他笑了一下。流苏被他笑的时候牵动了一下,像一小片被风吹起的帘子。他那个笑藏在盖头后面,只有嘴角的弧度露出来,但我看见了。我蹲在那里仰头看他,红色的盖头在我视野里像一整片倾斜的晚霞,他站在晚霞中间,下巴和嘴角露出一小截,我忽然觉得这个画面应该被拍下来,或者被画下来,或者被写成一行字压在某本书的最后一页。

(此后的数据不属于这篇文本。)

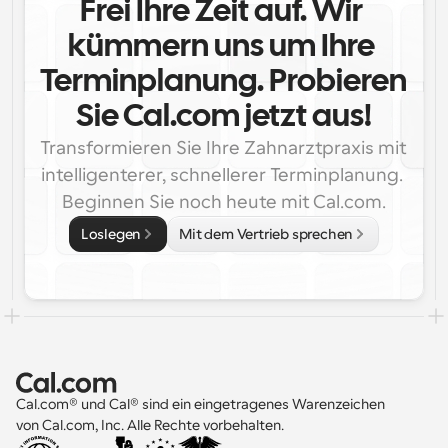
Frei Ihre Zeit auf. Wir 
kümmern uns um Ihre 
Terminplanung. Probieren 
Sie Cal.com jetzt aus!
Transformieren Sie Ihre Zahnarztpraxis mit 
intelligenterer, schnellerer Terminplanung. 
Beginnen Sie noch heute mit Cal.com.
Loslegen
Mit dem Vertrieb sprechen
Cal.com® und Cal® sind ein eingetragenes Warenzeichen 
von Cal.com, Inc. Alle Rechte vorbehalten.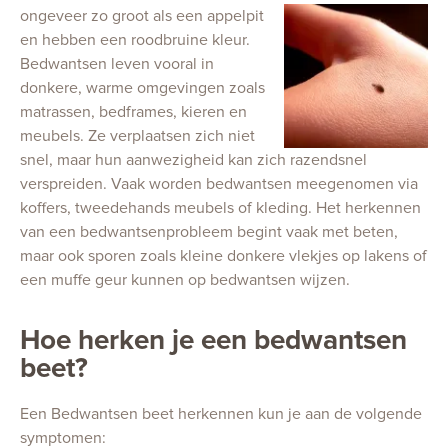
ongeveer zo groot als een appelpit
en hebben een roodbruine kleur.
Bedwantsen leven vooral in
donkere, warme omgevingen zoals
matrassen, bedframes, kieren en
meubels. Ze verplaatsen zich niet
snel, maar hun aanwezigheid kan zich razendsnel
verspreiden. Vaak worden bedwantsen meegenomen via
koffers, tweedehands meubels of kleding. Het herkennen
van een bedwantsenprobleem begint vaak met beten,
maar ook sporen zoals kleine donkere vlekjes op lakens of
een muffe geur kunnen op bedwantsen wijzen.
Hoe herken je een bedwantsen
beet?
Een Bedwantsen beet herkennen kun je aan de volgende
symptomen:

但我只是蹲在那里,伸手帮他整理了一下盖头两侧垂下来有点歪的流苏。我的手碰到他脸颊旁边的缎面时,他微微侧了一下头,像猫蹭人手指那样,蹭了一下我的手背。隔着红色的布料,他的体温传过来,薄薄一层,像隔着一片被晒暖的树叶去摸底下的阳光。
"和不戴的时候有什么不一样?"
我站起来,平视他。流苏遮住了他大半张脸,但我知道那道疤在底下,粉白色的,从眼角斜划到眉尾。我知道他左眼现在正透过流苏的缝隙看着我,亮亮的,有一点紧张。我还知道他颈侧那道他自己从没注意过的胎记,此刻正露在盖头外面的光线里,像一小片安静落着的暖叶。

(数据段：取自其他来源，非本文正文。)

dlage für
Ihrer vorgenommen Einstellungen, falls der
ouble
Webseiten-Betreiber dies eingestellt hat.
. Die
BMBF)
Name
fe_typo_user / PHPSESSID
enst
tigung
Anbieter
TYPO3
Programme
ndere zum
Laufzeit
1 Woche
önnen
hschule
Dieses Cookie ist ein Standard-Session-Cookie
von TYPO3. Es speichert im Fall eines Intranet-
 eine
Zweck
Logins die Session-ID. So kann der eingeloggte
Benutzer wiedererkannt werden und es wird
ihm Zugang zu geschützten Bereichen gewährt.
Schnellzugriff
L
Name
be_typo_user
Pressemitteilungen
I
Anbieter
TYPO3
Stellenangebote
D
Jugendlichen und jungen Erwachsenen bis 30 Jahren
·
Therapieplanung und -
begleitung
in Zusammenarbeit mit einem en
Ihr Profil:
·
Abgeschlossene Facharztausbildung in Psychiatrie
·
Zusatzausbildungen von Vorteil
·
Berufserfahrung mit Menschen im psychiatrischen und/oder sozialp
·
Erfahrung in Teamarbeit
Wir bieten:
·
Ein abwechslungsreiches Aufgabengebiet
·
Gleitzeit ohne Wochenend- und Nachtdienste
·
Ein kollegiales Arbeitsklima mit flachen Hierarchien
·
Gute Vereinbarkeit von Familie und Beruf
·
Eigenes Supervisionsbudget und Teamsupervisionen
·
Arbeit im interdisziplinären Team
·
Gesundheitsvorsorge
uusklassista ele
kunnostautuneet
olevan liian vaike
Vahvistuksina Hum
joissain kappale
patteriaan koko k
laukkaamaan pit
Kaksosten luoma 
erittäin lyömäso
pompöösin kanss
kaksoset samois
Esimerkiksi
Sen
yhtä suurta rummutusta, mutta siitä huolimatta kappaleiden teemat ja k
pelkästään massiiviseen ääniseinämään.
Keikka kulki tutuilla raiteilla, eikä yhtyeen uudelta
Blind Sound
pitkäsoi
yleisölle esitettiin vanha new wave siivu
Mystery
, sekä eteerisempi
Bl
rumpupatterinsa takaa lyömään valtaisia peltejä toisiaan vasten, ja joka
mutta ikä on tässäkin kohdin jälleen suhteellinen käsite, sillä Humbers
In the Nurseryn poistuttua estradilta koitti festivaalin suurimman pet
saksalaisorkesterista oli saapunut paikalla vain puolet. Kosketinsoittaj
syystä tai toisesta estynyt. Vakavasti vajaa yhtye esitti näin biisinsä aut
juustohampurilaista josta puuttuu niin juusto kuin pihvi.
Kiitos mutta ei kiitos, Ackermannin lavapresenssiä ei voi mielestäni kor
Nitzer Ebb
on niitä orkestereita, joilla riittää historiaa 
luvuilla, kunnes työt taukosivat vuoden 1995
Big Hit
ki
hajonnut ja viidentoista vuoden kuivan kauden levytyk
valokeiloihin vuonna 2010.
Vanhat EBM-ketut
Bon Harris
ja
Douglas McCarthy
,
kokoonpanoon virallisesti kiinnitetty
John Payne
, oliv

"戴不戴都好看,"我说,"但戴了之后,你就看不见我蹲你前面的时候在笑。"
他沉默了两秒。然后从盖头底下伸出一只手,手指摸索着碰到我的手腕,攥住了。声音闷在红布里,有一点鼻音:"那你笑一个。我能听见。"
我就笑了,他没看见,但流苏动了一下,像他也在笑。我们面对面站着,阳光从窗口斜斜照进来,把他身上那件灰蓝色睡衣染成暖橙色,红色盖头在他头顶铺开,像一朵刚刚打开的花。他攥着我手腕的力气不大不小,刚好够让我知道我走不了。而我也没打算走。
那天下午剩下的时间,他戴着盖头在客厅走了两圈,说是"提前适应"。我坐在沙发上看他,一个穿着灰蓝色睡衣、脚上踩着棉袜的人,头顶一顶中式红盖头,慢悠悠地在茶几和书桌之间踱步,流苏随着他的步子轻轻晃动,像一道移动的红色帘幕。他走了一圈停下来,站在我面前,盖头底下传来他的声音:"格同,我这样像不像一个会走路的红包。"
我愣了一下。然后笑出声来,他看不见我笑,但我的笑声太过于猖狂,从而从盖头底下穿过去,他听见了,流苏又晃了晃——那是他在笑。他走过来,隔着盖头,把额头轻轻抵在我肩膀上。红色缎面蹭着我的下巴,凉凉的滑滑的,我闻到他头发上洗发水的味道,混着新缎面的轻微浆洗气。
他说:"谢谢你给我买这个。"
我说:"谢什么。明天去拍照片的时候,你站在我旁边,我手搭你肩上,你盖头底下偷偷笑就行了。"
他点了点头。红盖头在我下巴底下蹭着,轻微的沙沙响。窗外的太阳往西偏了一点,把屋子里所有东西的影子都拉斜了。我搂着他肩,在他看不见的地方,对着满室的夕阳,笑了很久。